If we believe others have different agendas that don't support the common goal, then mistrust and suspicion permeates the organisation and everyone spends time watching their own back.

Walk the talk

We always say that we expect leaders to walk the talk and lead by example, but I think it goes beyond just those in senior positions in the organisation.

I think we should expect everyone to walk the talk and lead by example and when they don't we should call them on it. In an organisation where we want everyone to ‘lead’ then we should hold everyone accountable to serve the purpose of the organisation.

Leaders trust employees and vice versa. To receive trust we have to give it.

Whilst everyone should lead by example, the charge has to be led by the CEO or the ‘owner’ of the organisation. Everything he or she commits to doing must be done if trust is to be established. If that commitment has to be changed, then transparency and honesty are crucial if trust is to be maintained.

Teams

John Mackey, co-founder and CEO of Whole Food Market Inc. writing for Management Innovation eXchange, said research indicates that our ability to maintain close trusting relationships with family, friends and work colleagues is constrained to probably around 150 people.
--------------------
**SHORT PROBLEM**
From the text on trust and leadership, reproduce word for word the passage that opens with the words containing "We always say" and closes with "to be maintained.".
--------------------
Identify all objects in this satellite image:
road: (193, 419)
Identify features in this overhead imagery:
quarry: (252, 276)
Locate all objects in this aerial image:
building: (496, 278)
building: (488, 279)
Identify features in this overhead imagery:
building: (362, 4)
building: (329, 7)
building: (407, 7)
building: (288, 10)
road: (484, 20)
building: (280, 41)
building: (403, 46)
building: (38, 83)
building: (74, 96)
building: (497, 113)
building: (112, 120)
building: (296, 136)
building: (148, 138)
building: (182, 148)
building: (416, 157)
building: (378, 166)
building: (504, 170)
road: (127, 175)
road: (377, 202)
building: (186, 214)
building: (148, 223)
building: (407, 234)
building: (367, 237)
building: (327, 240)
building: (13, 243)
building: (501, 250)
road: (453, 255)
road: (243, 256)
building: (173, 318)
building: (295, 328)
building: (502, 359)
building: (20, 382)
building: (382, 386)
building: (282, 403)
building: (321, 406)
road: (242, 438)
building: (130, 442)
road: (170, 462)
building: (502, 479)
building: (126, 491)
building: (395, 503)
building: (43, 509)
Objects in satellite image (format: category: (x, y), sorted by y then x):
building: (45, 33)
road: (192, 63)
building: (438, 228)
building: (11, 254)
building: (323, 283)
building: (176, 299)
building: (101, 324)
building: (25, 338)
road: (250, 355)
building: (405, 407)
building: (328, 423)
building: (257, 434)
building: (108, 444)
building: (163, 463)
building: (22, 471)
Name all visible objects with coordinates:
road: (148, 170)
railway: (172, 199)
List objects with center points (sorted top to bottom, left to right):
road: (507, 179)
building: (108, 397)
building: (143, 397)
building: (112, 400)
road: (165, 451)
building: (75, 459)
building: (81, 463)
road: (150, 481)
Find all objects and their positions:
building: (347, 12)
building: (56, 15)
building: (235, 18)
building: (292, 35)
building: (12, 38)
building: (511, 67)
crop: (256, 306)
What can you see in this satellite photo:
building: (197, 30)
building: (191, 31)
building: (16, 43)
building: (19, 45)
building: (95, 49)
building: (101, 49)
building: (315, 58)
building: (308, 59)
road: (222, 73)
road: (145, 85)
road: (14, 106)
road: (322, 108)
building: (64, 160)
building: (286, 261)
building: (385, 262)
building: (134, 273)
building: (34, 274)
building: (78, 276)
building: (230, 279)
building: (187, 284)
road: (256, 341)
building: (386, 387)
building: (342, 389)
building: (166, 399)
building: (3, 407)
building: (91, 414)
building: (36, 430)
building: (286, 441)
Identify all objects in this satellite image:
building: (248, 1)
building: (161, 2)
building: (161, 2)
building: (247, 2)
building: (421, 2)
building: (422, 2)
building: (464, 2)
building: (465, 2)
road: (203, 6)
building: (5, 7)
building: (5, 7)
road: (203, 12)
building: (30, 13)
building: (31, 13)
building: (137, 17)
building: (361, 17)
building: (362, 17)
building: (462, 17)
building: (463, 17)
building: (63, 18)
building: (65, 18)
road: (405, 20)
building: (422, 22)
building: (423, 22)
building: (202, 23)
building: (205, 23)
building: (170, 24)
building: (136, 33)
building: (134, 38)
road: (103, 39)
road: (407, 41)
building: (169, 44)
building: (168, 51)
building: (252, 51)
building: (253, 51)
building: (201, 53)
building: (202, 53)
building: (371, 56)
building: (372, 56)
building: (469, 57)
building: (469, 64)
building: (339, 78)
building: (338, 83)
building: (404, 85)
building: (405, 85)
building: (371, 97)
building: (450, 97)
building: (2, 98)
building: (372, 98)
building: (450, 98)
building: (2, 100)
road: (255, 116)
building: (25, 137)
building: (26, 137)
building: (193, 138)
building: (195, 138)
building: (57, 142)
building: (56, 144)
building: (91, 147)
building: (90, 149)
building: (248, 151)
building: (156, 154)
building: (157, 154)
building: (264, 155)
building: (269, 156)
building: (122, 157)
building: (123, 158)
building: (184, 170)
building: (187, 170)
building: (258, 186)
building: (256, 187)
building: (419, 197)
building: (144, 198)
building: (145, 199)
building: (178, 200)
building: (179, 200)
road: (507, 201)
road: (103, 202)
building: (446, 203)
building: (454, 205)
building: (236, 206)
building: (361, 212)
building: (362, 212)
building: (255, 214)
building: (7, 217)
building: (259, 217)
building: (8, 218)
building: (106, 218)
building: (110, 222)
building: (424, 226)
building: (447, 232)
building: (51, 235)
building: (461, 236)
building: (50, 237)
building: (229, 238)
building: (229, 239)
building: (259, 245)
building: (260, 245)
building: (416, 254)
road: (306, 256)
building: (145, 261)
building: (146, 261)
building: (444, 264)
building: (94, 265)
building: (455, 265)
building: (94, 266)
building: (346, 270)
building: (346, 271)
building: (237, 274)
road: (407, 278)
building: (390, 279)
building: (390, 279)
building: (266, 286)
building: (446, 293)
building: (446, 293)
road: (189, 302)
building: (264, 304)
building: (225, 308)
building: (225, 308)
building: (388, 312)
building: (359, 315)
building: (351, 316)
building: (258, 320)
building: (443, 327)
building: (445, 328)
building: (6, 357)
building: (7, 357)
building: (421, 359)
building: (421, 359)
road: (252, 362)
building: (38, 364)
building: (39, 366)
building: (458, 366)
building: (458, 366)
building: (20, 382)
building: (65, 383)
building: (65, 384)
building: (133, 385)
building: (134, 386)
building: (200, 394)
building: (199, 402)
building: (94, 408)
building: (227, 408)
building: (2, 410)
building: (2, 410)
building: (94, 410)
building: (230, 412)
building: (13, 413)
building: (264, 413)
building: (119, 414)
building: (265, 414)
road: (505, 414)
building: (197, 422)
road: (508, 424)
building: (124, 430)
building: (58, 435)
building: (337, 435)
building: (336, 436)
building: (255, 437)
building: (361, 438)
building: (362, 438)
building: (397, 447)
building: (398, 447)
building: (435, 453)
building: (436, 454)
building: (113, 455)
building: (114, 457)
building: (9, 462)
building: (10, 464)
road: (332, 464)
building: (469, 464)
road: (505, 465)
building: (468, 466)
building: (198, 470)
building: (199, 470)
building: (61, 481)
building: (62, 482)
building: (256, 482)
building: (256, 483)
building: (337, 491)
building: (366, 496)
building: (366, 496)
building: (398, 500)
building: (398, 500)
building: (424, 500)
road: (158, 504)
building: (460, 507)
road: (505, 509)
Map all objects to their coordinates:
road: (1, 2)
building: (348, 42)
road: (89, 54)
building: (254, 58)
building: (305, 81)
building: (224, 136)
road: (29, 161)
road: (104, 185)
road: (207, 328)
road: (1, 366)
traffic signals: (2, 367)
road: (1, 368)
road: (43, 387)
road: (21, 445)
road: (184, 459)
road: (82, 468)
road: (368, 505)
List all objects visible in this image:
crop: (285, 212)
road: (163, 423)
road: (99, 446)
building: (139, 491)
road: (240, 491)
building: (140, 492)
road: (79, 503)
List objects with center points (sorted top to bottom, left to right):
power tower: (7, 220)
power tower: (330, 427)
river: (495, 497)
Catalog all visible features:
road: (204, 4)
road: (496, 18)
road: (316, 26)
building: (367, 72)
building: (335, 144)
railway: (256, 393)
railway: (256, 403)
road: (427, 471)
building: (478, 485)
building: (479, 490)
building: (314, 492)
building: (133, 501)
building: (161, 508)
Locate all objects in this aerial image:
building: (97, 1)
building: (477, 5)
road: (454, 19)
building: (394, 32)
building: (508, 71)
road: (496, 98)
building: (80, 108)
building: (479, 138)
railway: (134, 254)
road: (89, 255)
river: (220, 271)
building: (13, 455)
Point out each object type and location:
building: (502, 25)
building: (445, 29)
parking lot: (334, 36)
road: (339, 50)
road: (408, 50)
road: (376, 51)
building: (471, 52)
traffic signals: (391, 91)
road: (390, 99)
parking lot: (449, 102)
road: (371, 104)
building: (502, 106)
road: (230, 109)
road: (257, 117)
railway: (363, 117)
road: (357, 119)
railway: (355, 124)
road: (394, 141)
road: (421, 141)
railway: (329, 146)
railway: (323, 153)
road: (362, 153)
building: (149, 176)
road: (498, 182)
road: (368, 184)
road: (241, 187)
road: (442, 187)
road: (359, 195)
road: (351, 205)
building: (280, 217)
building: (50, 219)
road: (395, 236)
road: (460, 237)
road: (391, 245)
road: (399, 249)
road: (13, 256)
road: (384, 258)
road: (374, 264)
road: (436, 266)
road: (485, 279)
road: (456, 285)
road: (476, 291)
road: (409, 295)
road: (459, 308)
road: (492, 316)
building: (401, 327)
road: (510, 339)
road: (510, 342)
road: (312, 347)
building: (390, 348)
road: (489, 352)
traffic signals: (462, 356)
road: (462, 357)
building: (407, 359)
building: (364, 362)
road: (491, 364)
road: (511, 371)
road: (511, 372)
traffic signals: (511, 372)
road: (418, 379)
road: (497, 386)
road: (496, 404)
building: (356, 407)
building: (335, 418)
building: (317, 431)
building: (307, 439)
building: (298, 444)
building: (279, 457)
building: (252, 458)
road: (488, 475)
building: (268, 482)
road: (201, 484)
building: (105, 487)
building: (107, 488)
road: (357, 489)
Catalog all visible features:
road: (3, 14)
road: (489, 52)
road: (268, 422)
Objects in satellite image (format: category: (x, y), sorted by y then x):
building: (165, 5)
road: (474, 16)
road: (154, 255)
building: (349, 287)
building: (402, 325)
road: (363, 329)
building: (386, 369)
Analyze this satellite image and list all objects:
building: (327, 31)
--------------------
**TASK SOLUTION**
We always say that we expect leaders to walk the talk and lead by example, but I think it goes beyond just those in senior positions in the organisation.

I think we should expect everyone to walk the talk and lead by example and when they don't we should call them on it. In an organisation where we want everyone to ‘lead’ then we should hold everyone accountable to serve the purpose of the organisation.

Leaders trust employees and vice versa. To receive trust we have to give it.

Whilst everyone should lead by example, the charge has to be led by the CEO or the ‘owner’ of the organisation. Everything he or she commits to doing must be done if trust is to be established. If that commitment has to be changed, then transparency and honesty are crucial if trust is to be maintained.